De là j’ai été présentée au Roi qui m’a dit des choses fort obligeantes sur son désir que je me trouvasse bien à Berlin. Le Roi est d’une belle figure et a beaucoup de bonté et de simplicité ; le reste de la soirée s’est passé en révérences de tous les côtés imaginables. M. de Hardenberg est venu à moi très obligeamment et m’a dit que je te ressemblais beaucoup. Victor Constant et sa femme étaient là qui ont regretté l’absence de leur cousin ; une quantité de gens que je ne connais pas m’ont dit avoir été chez toi, chez moi, il y a bien des années. Je me serais bien passé de cela. Enfin j’ai vu un certain M. de Tannvein, un Prussien qui voulait m’épouser, t’en souviens-tu ? et son visage changé m’a fait rêver sur le mien.

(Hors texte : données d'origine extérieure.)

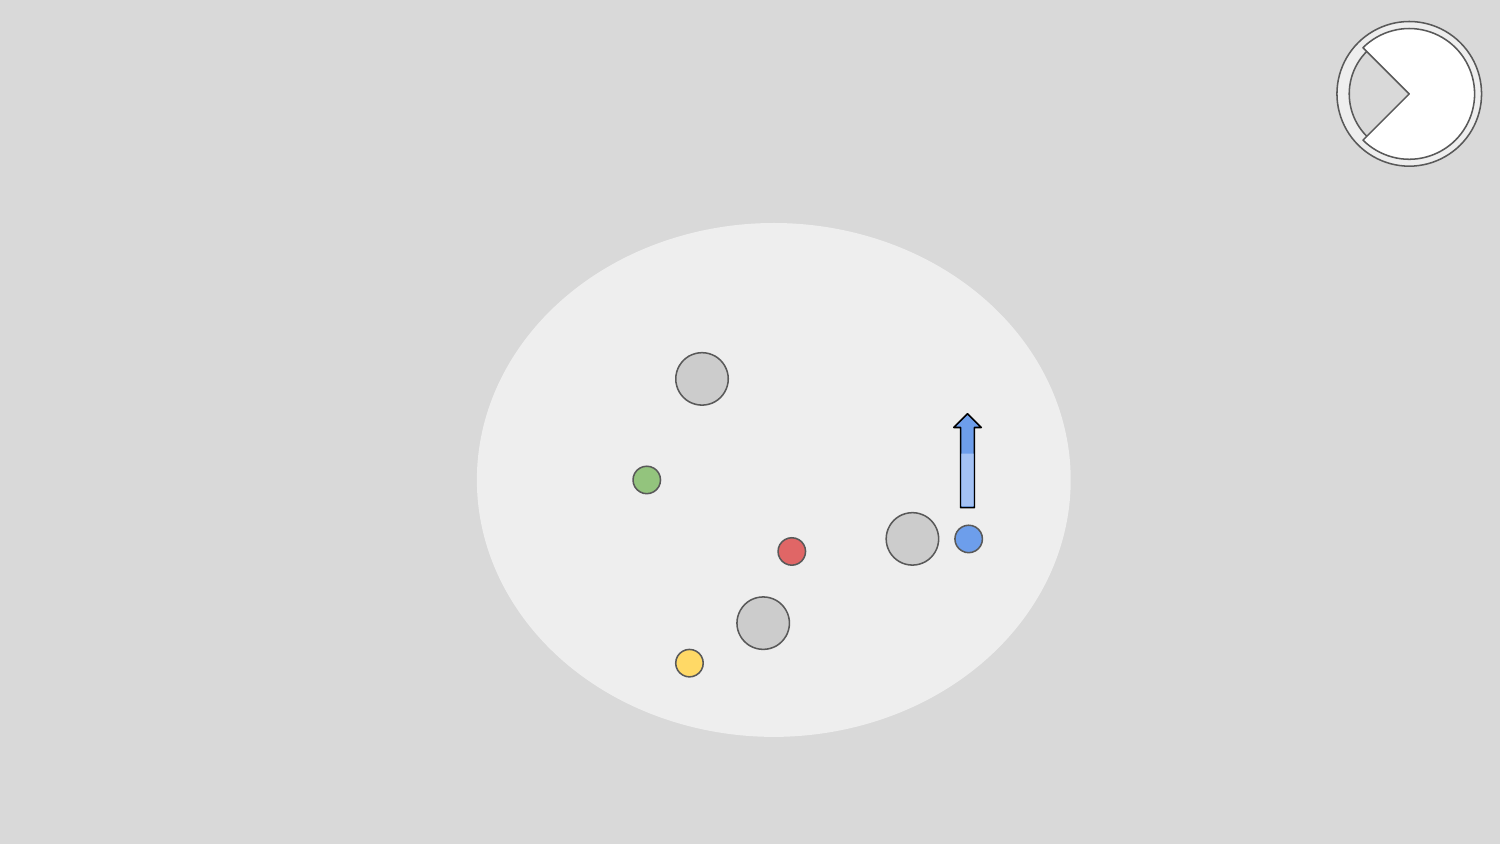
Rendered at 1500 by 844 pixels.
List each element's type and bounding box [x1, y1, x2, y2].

Voilà mon histoire d’avant-hier, cher ami ; raconte-la le plus que tu pourras, et si tu peux la faire parvenir à Paris naturellement, tant mieux. La princesse Louise de Radzivill m’a dit qu’elle avait lu des lettres bien spirituelles de ma cousine, et le prince Louis, son frère, m’a dit qu’il comptait me voir beaucoup. À travers cette foule je n’ai rien jugé, mais je réserve les détails pour une autre lettre. Je suis invitée tous les jours partout et je m’applaudis, je l’avoue, de n’être pas venue pour le carnaval, car mes forces n’y suffiraient pas. Mais ce soir est la dernière grande fête ; celle-là en effet sera superbe ? la Reine et toute la Cour dansent un quadrille sur le grand théâtre ; j’ai obtenu d’y mener mon fils, cela durera jusqu’à quatre heures du matin. J’ajouterai encore un mot demain à ma lettre en la fermant.